Here, we leverage ESM-2 and the conserved structural features of phage depolymerases to annotate them functionally and characterize their enzymatic domains. We developed a new machine learning tool called DepoScope consisting of a fine-tuned ESM-2 model, followed by a set of convolutional and dense neural network layers to both detect depolymerase protein sequences and precisely identify the location of their enzymatic domains. To accomplish this, we collected protein sequences from the INPHARED phage genome database that were processed and filtered both at the sequence and the structure levels. At the sequence level, we screened proteins against a custom database of hidden Markov model (HMM) profiles. These profiles were collected and constructed based on Enzyme Commission (EC) numbers that are associated with a PD activity, which allowed us to capture a great diversity of depolymerases at the sequence level. We screened predicted protein structures against a collection of folds represented in the Carbohydrate-Active Enzymes (CAZy) database with an associated PD activity. A recently developed tool can classify CAZymes broadly but is not specifically tailored towards detecting phage depolymerases [21]. In the CAZy database, enzymes can be categorized into different functional groups spanning glycoside hydrolases, glycosyltransferases, polysaccharide lyases, carbohydrate esterases, auxiliary activities and carbohydrate-binding modules [22]. Of these categories, glycoside hydrolases and polysaccharide lyases have a carbohydrate-degrading activity. The proteins that passed both screenings were used in a training set for both fine-tuning ESM-2 models to do token classification (i.e., to predict the location of the depolymerase domain) and to construct a convolutional binary classifier on top of the fine-tuned model.

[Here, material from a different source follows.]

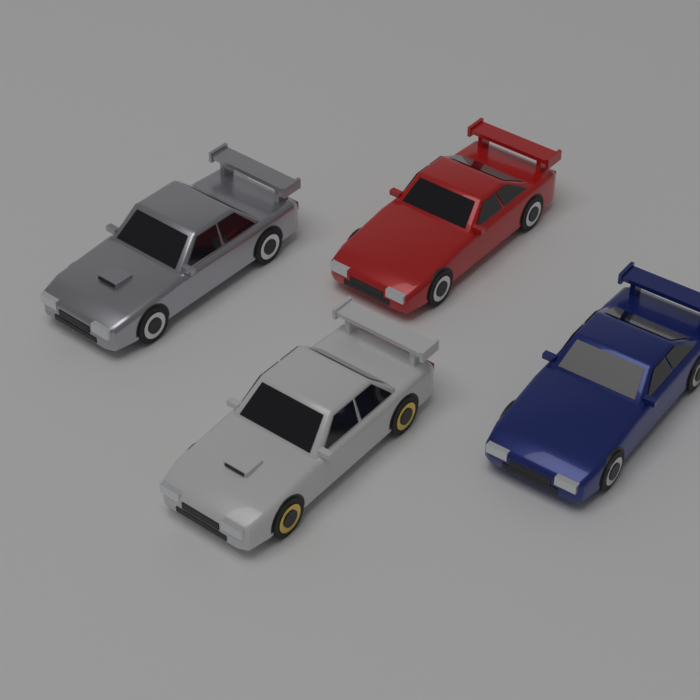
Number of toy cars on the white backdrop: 4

This novel approach of collecting data comprehensively and leveraging ESM-2 allows us to identify phage proteins that act as depolymerases and locate the enzymatic domain in these proteins at a high accuracy.
Design and implementation
Phage sequence data collection.
A dataset of phage proteins from the INPHARED phage genome database was collected in January 2023 [23]. This collection comprised 24,289 entries of complete phage genome sequences, of which each protein sequence was pre-annotated via the PHROGS database, a protein resource specifically tailored for phage studies [24]. Protein sequences were then filtered according to their length, any sequence under 200 amino acids in length was discarded from the dataset, which is the minimum length above which we expect to find depolymerase domains [15,25]. A visual overview of the subsequent processing steps is given in Fig 1.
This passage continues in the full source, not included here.